Premier jet le 9 juin 2023

Texte portant sur la cohérence du geste et sa radicalité, au-delà des méandres de circonstances particulières qui peuvent égarer le lecteur.

Je me suis converti à l’islam sur mon terrain yéménite au début de ma troisième année de thèse (septembre 2007), pendant mon quatrième séjour sur place en comptant les terrains de maîtrise et de DEA. Autrement dit, je me suis converti à l’islam au moment où sonnait l’heure du retrait.
D’ailleurs pourquoi étais-je revenu ? - alors que j’avais déjà suffisamment de matériaux, et que j’avais franchi la barre symbolique des douze mois de présence cumulée sur le terrain, qui est un peu la norme chez les anthropologues. J’étais revenu parce qu’il me manquait encore quelque chose : je n’arrivais pas à concevoir le plan de ma thèse et j’avais besoin d’être sur place, d’avoir les Yéménites autour de moi, de sentir leur soutien dans mon dos. Moyennant quoi, j’ai été accueilli par un incendie, et par un certain nombre d’autres incidents1) les semaines suivantes, qui démontraient tous de manière indépendante que je ne pouvais continuer comme ça.
Précisément : je me suis converti pour ne pas continuer comme ça. Il y avait là un geste de repentance, de tawba, mais absolument pas réductible à une question d’orientation sexuelle : une repentance à l’égard d’un régime épistémique*. Réduire ça à la question de savoir si j’allais ou pas rester homosexuel, ç’aurait été absolument ridicule, pourtant je sentais les Yéménites incapables de concevoir autre chose. De sorte que ma conversion, ma repentance, fut dès l’origine indissociable d’une protestation, quant à l’état des rapports entre islam et sciences sociales.

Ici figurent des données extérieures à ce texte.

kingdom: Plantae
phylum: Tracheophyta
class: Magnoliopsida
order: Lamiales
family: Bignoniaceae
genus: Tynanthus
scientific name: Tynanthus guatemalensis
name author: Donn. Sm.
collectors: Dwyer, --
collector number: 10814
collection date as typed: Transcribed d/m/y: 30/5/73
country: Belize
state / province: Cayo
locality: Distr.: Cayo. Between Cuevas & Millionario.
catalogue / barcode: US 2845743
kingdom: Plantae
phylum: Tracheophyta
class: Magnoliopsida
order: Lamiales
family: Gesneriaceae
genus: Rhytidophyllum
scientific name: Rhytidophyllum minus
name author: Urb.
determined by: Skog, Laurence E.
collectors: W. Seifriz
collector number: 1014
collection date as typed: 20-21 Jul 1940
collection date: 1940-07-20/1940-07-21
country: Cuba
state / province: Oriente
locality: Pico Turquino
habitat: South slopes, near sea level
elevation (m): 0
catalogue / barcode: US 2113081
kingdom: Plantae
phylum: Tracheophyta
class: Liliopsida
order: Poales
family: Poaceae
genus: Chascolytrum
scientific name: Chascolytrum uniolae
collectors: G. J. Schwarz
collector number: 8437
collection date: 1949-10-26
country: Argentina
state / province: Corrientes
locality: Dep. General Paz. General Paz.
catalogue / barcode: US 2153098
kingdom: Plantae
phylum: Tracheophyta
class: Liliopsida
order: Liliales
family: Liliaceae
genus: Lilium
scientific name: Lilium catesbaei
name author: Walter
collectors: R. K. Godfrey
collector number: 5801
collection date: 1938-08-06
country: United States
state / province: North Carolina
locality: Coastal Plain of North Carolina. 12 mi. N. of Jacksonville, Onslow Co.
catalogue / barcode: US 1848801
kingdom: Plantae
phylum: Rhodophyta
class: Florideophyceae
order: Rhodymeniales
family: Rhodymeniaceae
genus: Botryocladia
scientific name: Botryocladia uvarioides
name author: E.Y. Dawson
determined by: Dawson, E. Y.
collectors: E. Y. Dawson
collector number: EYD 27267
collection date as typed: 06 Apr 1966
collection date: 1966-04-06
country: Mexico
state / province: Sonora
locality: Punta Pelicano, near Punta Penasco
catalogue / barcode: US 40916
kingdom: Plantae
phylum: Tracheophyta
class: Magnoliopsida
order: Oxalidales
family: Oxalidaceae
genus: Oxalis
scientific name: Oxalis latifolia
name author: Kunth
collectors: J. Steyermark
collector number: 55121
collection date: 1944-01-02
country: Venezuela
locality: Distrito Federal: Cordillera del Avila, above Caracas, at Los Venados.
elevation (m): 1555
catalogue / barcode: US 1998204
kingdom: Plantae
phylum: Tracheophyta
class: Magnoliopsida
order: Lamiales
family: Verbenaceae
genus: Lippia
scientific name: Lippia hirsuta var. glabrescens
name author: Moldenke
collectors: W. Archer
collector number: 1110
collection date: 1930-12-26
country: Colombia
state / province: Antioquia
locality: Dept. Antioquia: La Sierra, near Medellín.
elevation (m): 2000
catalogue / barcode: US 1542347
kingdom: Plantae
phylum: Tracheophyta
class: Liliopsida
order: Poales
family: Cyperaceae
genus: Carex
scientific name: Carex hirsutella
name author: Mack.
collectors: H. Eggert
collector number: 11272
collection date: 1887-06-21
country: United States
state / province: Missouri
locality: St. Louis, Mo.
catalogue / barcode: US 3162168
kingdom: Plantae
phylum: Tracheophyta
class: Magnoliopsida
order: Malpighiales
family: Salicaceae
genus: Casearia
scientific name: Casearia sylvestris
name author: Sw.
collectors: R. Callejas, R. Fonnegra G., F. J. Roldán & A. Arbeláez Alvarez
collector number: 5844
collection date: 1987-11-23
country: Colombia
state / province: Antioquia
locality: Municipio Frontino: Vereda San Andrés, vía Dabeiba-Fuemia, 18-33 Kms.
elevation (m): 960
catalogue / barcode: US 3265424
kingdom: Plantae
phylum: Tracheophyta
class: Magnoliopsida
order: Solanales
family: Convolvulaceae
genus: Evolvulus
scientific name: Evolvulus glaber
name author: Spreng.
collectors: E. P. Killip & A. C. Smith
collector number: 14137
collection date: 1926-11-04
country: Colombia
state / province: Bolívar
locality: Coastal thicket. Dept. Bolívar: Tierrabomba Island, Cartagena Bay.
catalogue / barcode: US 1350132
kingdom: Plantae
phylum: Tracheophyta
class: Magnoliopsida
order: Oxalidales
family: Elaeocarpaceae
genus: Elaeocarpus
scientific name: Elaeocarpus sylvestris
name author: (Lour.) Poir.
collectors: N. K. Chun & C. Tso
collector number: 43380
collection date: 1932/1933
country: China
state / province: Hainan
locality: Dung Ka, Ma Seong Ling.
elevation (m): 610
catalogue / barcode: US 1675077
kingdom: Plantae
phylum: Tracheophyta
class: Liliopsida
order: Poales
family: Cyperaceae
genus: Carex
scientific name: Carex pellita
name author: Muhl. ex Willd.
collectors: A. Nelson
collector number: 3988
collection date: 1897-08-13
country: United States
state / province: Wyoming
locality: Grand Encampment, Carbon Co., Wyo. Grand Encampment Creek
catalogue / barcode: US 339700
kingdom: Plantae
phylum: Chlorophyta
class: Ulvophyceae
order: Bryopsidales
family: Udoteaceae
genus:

Je continue de vivre comme une tragédie le fait qu’en 2011, au moment où les Yéménites avaient décidé collectivement de « faire tomber le régime », mes interlocuteurs du Hawdh - au premier rang desquels Yazid - n’aient pas eu la présence d’esprit de me rappeler. Faire tomber le régime politique, sans faire tomber le régime épistémique qui le sous-tendait, ne pouvait qu’aboutir au résultat attendu : à ce que les Yéménites s’entretuent pour les beaux yeux de la « Communauté Internationale ».2)
Pour autant, il ne faut pas refaire l’histoire avec des « si », qui ouvrent la porte au travail de Satan.3) Moi-même je n’étais pas prêt à vrai dire - c’est d’ailleurs la raison pour laquelle je ne suis pas reparti. Je ne saurais reprocher à quiconque de n’avoir pas vu, dans le mélodrame de mes rapports avec la famille de Ziad, autre chose qu’un mélodrame postcolonial* ordinaire - surtout pas à des personnes ne maîtrisant pas le langage théorique des sciences sociales. Mélodrame postcolonial il était, et il l’est encore aujourd’hui : il ne sera demain autre chose que si Dieu le veut…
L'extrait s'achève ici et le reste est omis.